Task goal: Could you reproduce the lines below from the one with "pinky tip: (1066, 1017)" through the one with "ring mcp: (1151, 939)"? Keep both ends and add nothing.

Record extracts:
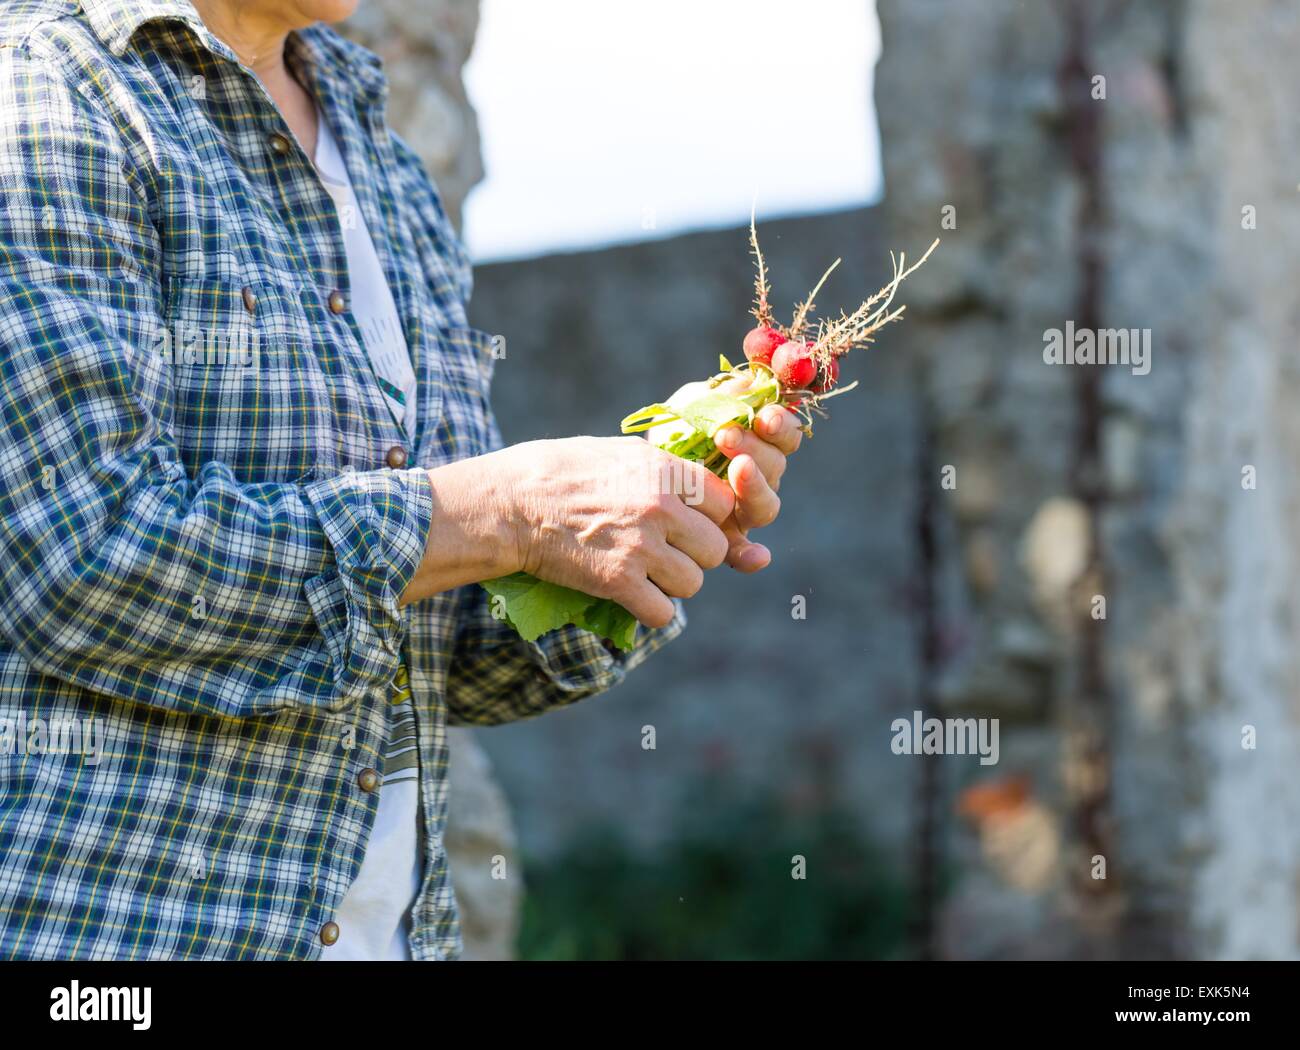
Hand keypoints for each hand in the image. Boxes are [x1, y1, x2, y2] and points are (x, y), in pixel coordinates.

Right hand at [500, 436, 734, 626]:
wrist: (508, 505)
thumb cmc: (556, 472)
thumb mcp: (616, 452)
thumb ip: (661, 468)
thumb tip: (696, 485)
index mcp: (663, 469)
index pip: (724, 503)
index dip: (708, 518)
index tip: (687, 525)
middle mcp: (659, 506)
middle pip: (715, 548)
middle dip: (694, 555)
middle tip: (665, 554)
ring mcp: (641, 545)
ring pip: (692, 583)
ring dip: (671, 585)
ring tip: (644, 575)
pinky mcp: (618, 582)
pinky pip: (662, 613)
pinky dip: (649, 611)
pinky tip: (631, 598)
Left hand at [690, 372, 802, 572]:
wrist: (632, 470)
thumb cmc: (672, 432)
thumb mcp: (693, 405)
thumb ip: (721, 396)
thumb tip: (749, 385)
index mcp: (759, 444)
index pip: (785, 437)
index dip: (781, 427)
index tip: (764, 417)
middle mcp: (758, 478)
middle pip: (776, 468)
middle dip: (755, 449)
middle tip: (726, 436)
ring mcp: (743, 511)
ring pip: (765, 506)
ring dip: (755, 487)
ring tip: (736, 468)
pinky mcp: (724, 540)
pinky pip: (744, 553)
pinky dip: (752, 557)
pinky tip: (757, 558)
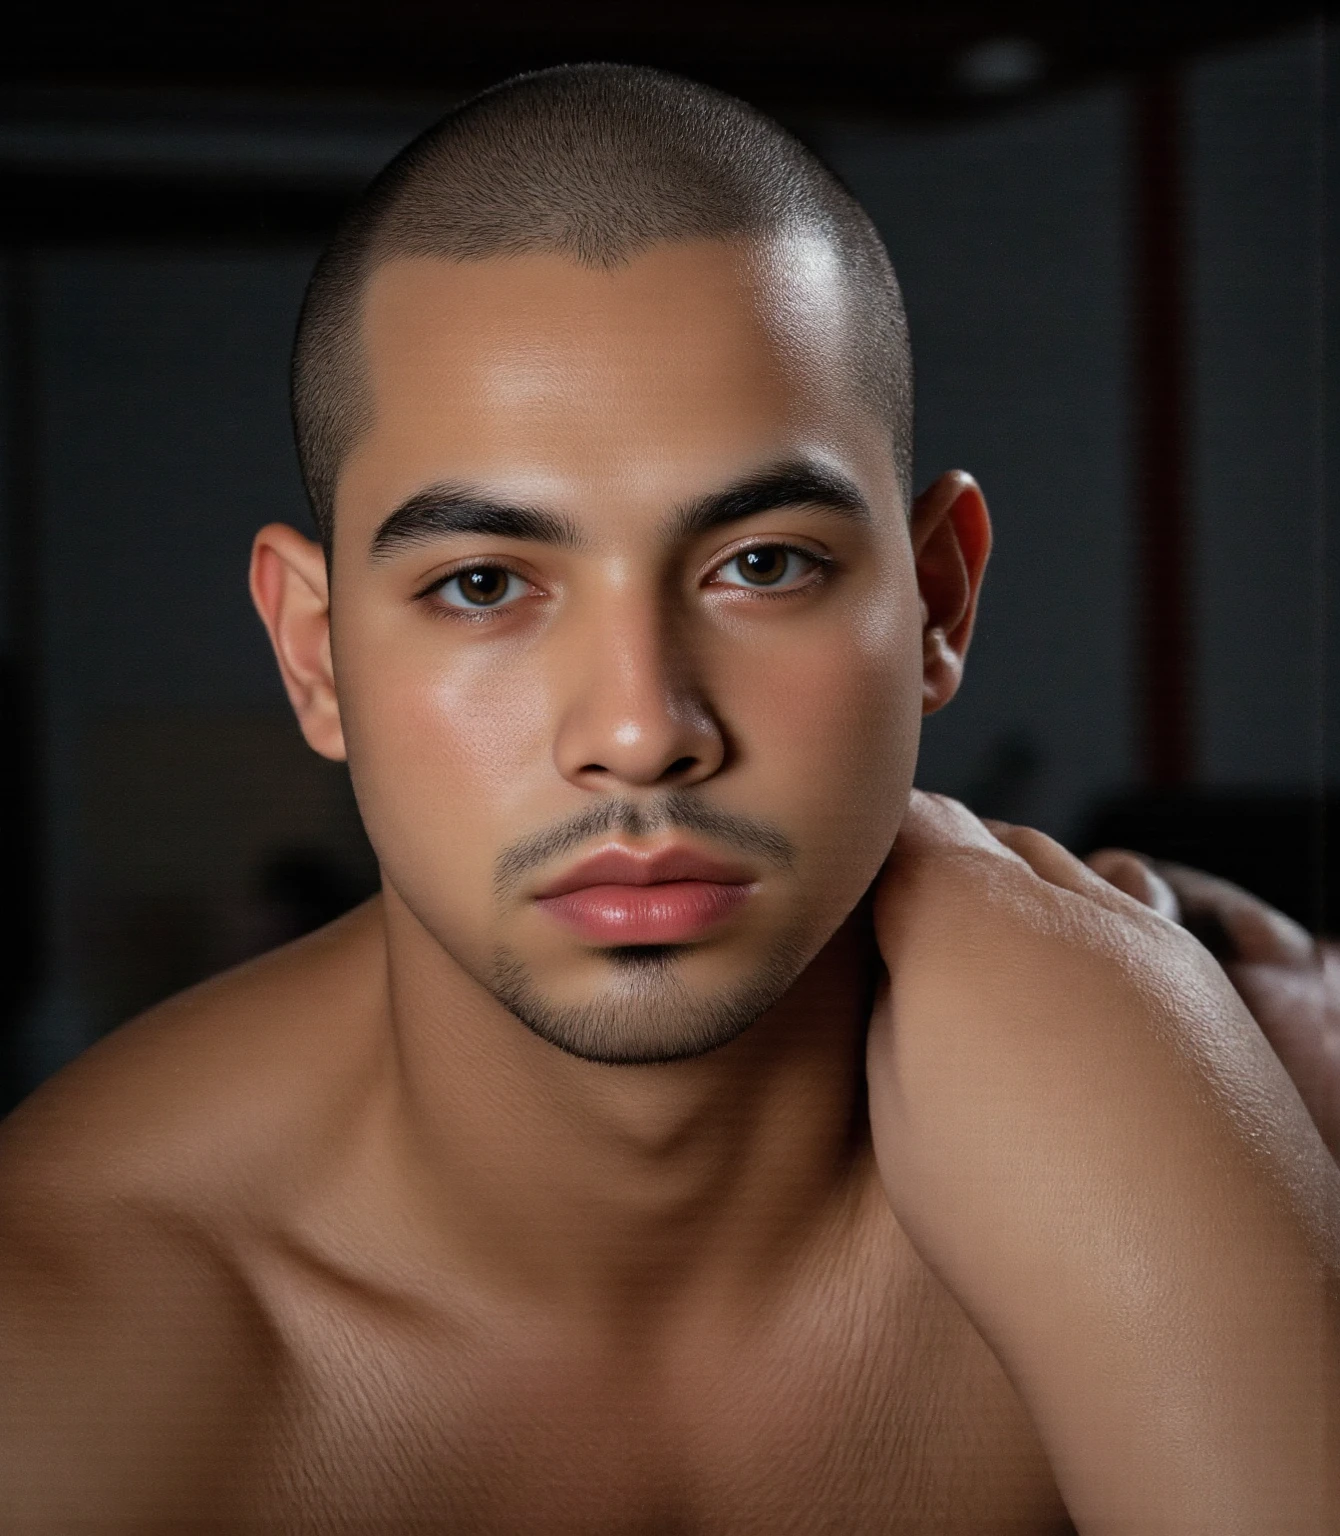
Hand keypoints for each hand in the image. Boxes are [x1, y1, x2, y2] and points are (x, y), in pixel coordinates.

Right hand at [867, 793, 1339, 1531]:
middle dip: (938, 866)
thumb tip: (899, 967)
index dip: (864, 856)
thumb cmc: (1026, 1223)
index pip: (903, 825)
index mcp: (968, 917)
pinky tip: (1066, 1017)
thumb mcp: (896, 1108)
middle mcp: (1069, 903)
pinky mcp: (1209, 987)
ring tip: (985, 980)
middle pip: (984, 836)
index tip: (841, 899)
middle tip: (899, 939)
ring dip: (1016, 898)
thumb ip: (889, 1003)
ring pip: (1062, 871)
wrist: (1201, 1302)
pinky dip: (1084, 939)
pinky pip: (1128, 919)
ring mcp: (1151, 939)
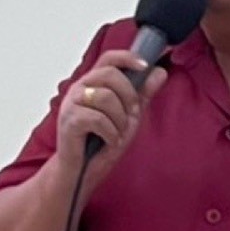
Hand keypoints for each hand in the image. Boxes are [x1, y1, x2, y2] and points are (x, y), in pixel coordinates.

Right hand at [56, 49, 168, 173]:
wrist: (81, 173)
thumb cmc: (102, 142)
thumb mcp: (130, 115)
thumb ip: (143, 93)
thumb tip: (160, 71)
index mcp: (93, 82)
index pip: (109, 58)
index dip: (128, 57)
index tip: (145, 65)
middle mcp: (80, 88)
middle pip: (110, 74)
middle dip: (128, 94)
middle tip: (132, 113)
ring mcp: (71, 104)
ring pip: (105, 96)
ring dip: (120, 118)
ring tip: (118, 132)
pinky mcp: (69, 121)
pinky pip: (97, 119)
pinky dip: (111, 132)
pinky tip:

Expected output:
pinky tip: (1066, 1017)
thumb mcp: (896, 1108)
middle mcp: (1069, 903)
pinky mcp: (1209, 987)
ring tip: (985, 980)
middle pip: (984, 836)
index tip: (841, 899)
middle tip: (899, 939)
ring dip: (1016, 898)
thumb ip: (889, 1003)
ring pip: (1062, 871)
wrist: (1201, 1302)
pinky dip: (1084, 939)
pinky pip: (1128, 919)
ring mcp: (1151, 939)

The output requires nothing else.